An architecture graduate of Pratt Institute in 1989, Levenson quit the business in 2011 to co-found 475 as he became more deeply involved in Passive House design. He was a founding board member of New York Passive House, and a founding board member of the Passive House Alliance.

More recently, Levenson has been a volunteer with a group called Extinction Rebellion, which describes itself as a global climate civil disobedience group. Its members believe in non-violent means to change the political system in the face of government failure to come to grips with global climate change.

He also has been volunteering full-time on the online NAPHN 2020 conference during the coronavirus pandemic that turned the tw0-day, in-person event into a six-week-long virtual conference.

“The conference ended up playing out not just during a pandemic but during the Black Lives Matter protests too, and both affected me deeply,” Levenson said in a written statement,  “reinforcing the direct connections between climate crisis imperatives and what it means to deliver truly sustainable communities for all. In this context, I look forward to energizing NAPHN efforts, working with professionals, policymakers, and developers, to enhance our metrics of success.”

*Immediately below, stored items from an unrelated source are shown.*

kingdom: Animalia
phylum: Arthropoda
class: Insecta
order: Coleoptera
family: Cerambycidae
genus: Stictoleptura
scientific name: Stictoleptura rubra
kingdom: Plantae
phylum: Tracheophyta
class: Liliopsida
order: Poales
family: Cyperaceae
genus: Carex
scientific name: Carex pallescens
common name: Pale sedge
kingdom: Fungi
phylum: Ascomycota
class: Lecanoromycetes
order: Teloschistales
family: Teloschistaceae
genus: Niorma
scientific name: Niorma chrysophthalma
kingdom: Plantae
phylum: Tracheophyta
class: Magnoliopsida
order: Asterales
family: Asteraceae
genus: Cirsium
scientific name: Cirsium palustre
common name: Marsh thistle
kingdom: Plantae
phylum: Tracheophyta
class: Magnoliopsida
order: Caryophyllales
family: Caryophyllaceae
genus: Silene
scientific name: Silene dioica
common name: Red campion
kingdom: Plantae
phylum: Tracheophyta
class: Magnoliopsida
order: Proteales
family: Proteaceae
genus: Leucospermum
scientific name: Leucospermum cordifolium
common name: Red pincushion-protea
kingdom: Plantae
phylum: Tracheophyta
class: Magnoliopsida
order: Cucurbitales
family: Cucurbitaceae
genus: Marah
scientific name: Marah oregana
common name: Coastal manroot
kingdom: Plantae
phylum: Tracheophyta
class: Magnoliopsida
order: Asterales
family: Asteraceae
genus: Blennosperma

Levenson said he quit the boards of both NAPHN and New York Passive House at about the same time he worked out an agreement allowing him to leave 475 toward the end of 2019. “I just wanted to clear the decks, and clear my mind and see what comes next,” he said in a telephone call. “This was the farthest thing from my mind, to end up in this role.”

But as he became involved in Extinction Rebellion, he saw parallels between it and the Passive House movement. Both, he said, represent a “proportionate response to the climate emergency,” and both “have assertive action built into them.”

“In Passive House, it’s about challenging yourself, reevaluating how you’re building and how you are putting these things together and designing, and conceiving architecture in the context of this climate emergency,” he said.

He also sees similarities between Passive House and how white Americans confront the systemic racism at the heart of the Black Lives Matter movement.

“In the construction industry we’re all part of the climate problem,” he said. “It’s not a matter of not being part of the problem. It’s how much you’re trying to be a part of the solution.”

Levenson said NAPHN is well positioned to help transform the construction industry, although he’s not yet certain what exactly he’ll do to strengthen the organization.

“I’m just starting to think about it,” he said.

But part of his effort will be to find ways to engage people, to “get into their guts,” in the same way that Extinction Rebellion has been able to impel individuals to act.

“That’s the challenge for Passive House,” he said. “It’s not just personal decisions. You’re operating in this much bigger and complicated landscape.”

NAPHN is one of two Passive House organizations in North America. The other is Passive House Institute US (PHIUS), led by its co-founder Katrin Klingenberg. PHIUS began as the U.S. offshoot of the German-based Passive House Institute, but the two groups went their separate ways in a public falling out in 2011. PHIUS now maintains its own building standard.

Levenson said he retains a part ownership in 475 and would remain on its board of directors.


-Scott Gibson is a contributing writer for Green Building Advisor and Fine Homebuilding magazine.